▶ ESTRATTO:

******

Baby Steps Recensione
Pedibus calcantibus.
Prima ancora di Baby Steps, ossia all’uscita di Getting Over It, Bennett Foddy disse che nel creare quel gioco, fonte di frustrazioni fuori scala, aveva in mente una persona precisa. Aveva fatto quel gioco per una persona precisa. Ho come idea che il target non voluto sia diventato il giocatore tipo come me, quello che se gli metti davanti una serie di scalini pericolosi e che, alla prima caduta, causano una perdita considerevole del progresso ottenuto, ci saltano a pié pari, almeno fino a perdere la pazienza.
Baby Steps è un titolo leggermente più semplice di Getting Over It e, se la sua difficoltà è chiara sin da subito, il suo impatto emotivo, per quanto contenuto, davvero non me l’aspettavo. Bennet Foddy, mi hai saputo pure regalare qualche lacrimuccia.

Baby Steps Recensione
Di Baby Steps ti sto parlando in ritardo. Il codice è arrivato un po’ più tardi del dovuto, insieme al titolo erano usciti altri 2 titoli da recensire, e io, consapevole del tempo che il gioco di Foddy e compagnia mi avrebbe richiesto, ho incastrato Baby Steps nel confortevole – ma restrittivo – quadretto del “secondo gioco in rotazione”.
Per questo, tu che mi leggi, probabilmente già sai moltissimo di Baby Steps, ma voglio comunque partire dal concetto base del gioco. Noi interpretiamo Nate, un 30enne sovrappeso in pigiama che, svaccato sul divano da non si sa quanto e con due genitori leggermente troppo incuranti della sua salute, si ritrova teletrasportato in una umida caverna. Forse un’altra dimensione, forse un sogno, forse un incubo… forse semplicemente, ciò che viene dopo.
Sembra l’intro di un horror, ma non lo è. È difficile incastrare con altrettanta eleganza Baby Steps in uno specifico genere, ma, per chi si ricorda il QWOP giocato da browser due decenni o poco più fa, Baby Steps è un QWOP-like e un rage game. Il buon Nate, infatti, non sa camminare come tutti gli altri personaggi dei videogiochi, e dovremmo aiutarlo, passo dopo passo, ad esplorare il mondo in cui si ritrova. Letteralmente, passo dopo passo.

******

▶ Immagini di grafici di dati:
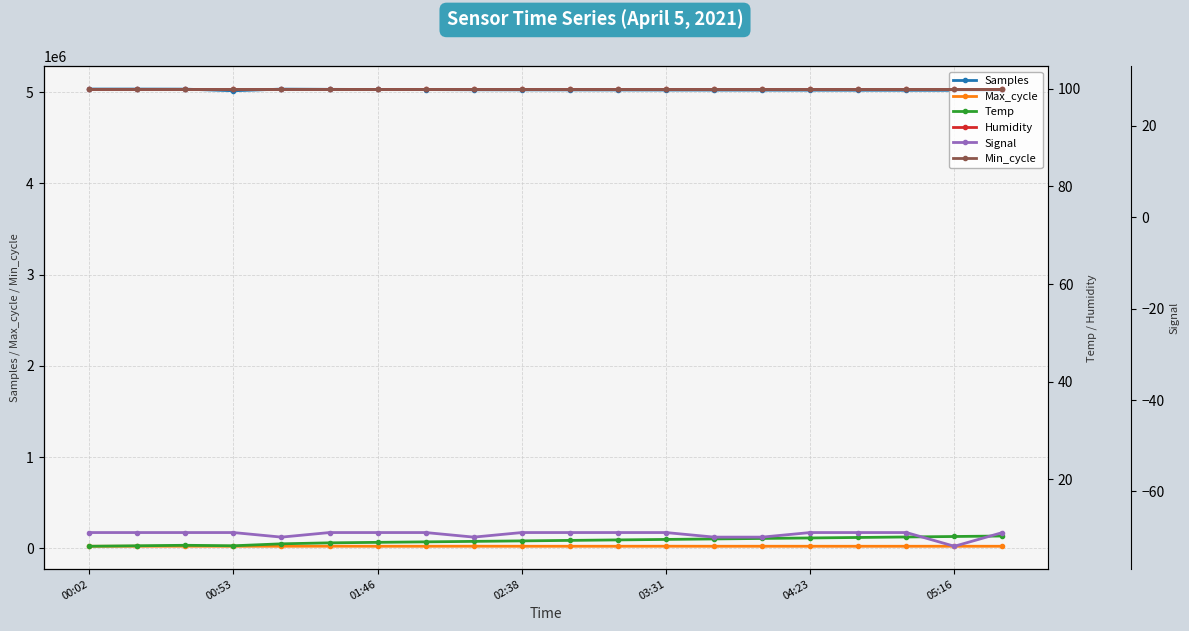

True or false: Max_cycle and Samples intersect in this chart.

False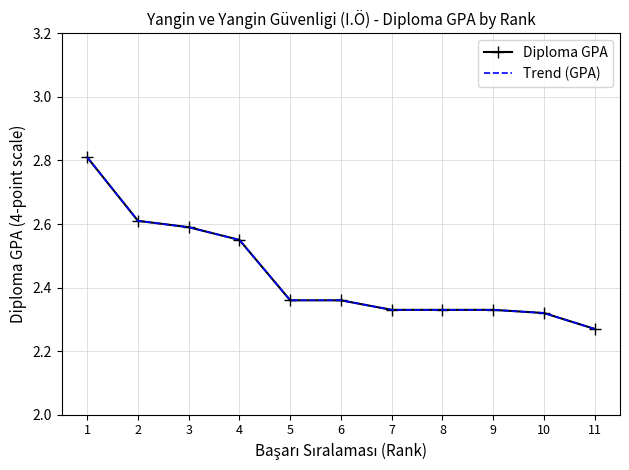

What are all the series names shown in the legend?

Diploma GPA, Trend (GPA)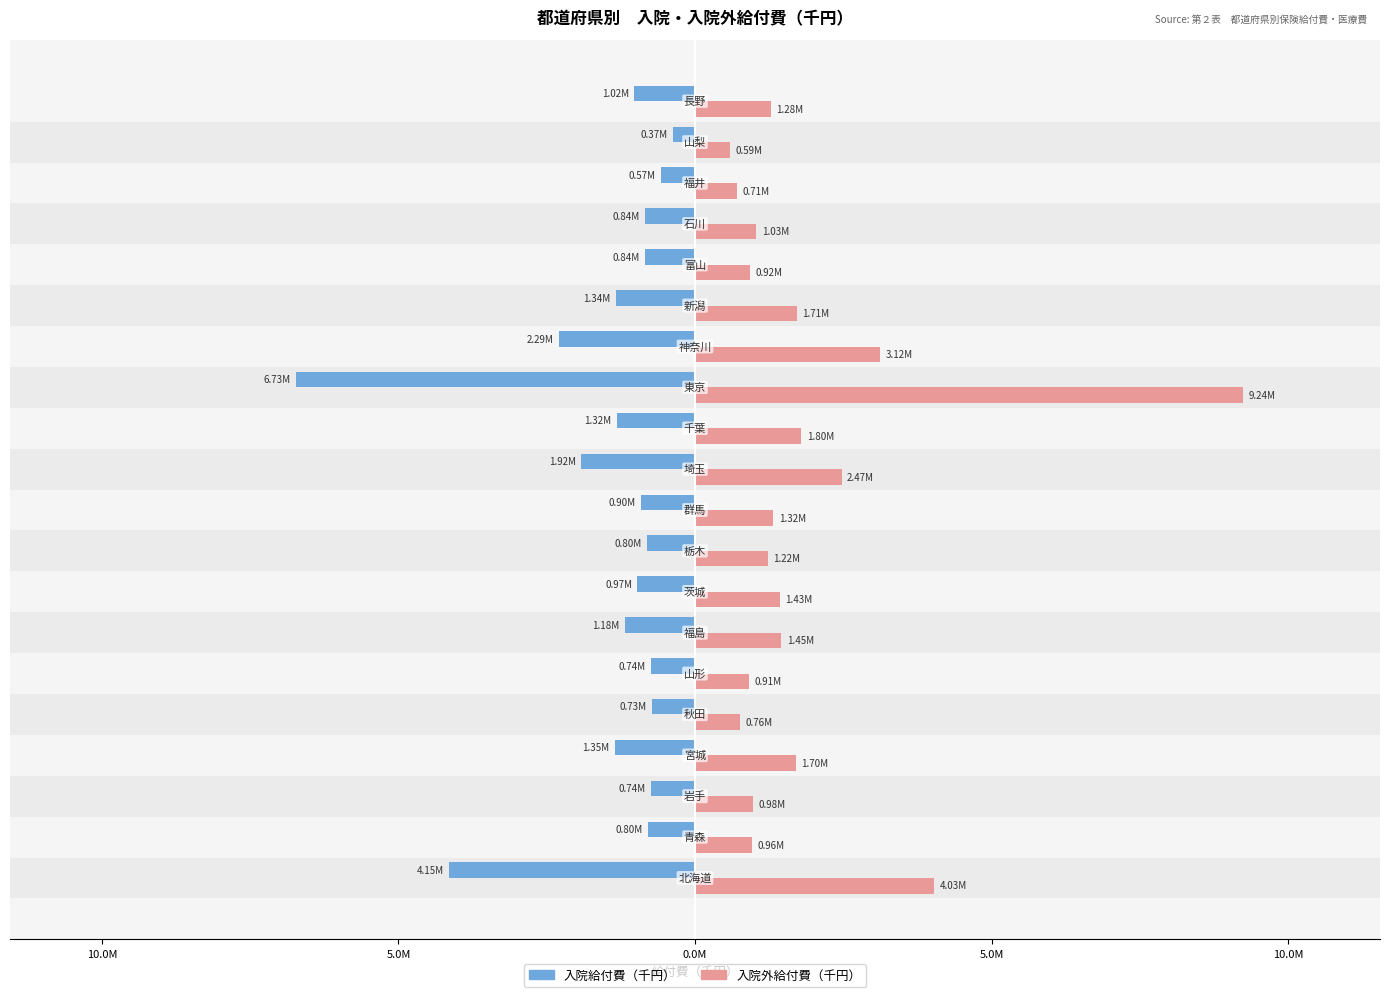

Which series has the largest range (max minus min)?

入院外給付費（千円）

******

▶ REQUISITI DEL COMPITO:
Prosegua la recensione di Baby Steps a partire dall'ultima frase riportata.

▶ LA SUA RISPOSTA:
È letteralmente una la meccanica che Baby Steps pianta come pilastro ludico: usando il direzionale sinitro e tenendo premuto uno dei due rispettivi grilletti (destro per la gamba destra, sinistro per quella sinistra), porteremo avanti, uno alla volta, i passi di Nate, luogo dopo luogo, scalata dopo scalata, e soprattutto caduta dopo caduta. Se il nostro piede finira su una superficie in grado di darci solidità e non troppo inclinata, rilasciando il grilletto relativo potremo ancorare quel piede e cominciare il movimento con l’altro.
Nelle 20 ore di gioco (sono a pochissimo dalla fine, e ho visto playthrough da 6-7 ore, quindi c’è sicuramente modo di velocizzare le cose, se si è capaci), Baby Steps continua a introdurre nuove sfide di attraversamento dell’ambiente, come neve, sabbia, fango, ecc. Complice un ritmo di dinamiche ben studiato, Baby Steps ci toglie il tappeto da sotto i piedi non appena abbiamo iniziato a prendere un po’ troppa confidenza con le sue meccaniche di attraversamento di quella particolare sezione di mappa.
2 passi avanti, 3 passi indietro
La meccanica stessa del passeggiare è abbastanza facile da imparare, e presto ti ritroverai, come me, a camminare con confidenza e ad un ritmo sostenuto, già ad un paio di minuti dall’inizio. Ho definito però Baby Steps un rage game, quindi se camminare non è “il problema”, cosa lo è? Beh, il mondo nel quale Nate è stato teletrasportato – riminescenza della compressione biomica di Getting Over It – è un percorso quasi tutto in salita: caverne, pianure, colline, montagne, deserti, ecc. Il percorso in salità è, senza troppa eleganza interpretativa, un modo per Nate di tornare a vivere il mondo – seppur non il suo – e, magari, la sua vita.

Non ci sono checkpoint evidenti, per Nate e noi, ma ogni singolo passo è un salvataggio che sovrascrive quello precedente, e a meno che tu non voglia save-scummare, come ammetto di aver fatto io stesso per potermi avvicinare al completamento del gioco e portarti questa recensione, preparati a fallire più e più volte. Ho notato però che, soprattutto nei primi due terzi di gioco, ogni caduta rovinosa che mi ha portato a valle per decine di metri o più è sfociata nella possibilità reale di trovare un percorso migliore, un easter egg, o un nuovo cappello da indossare.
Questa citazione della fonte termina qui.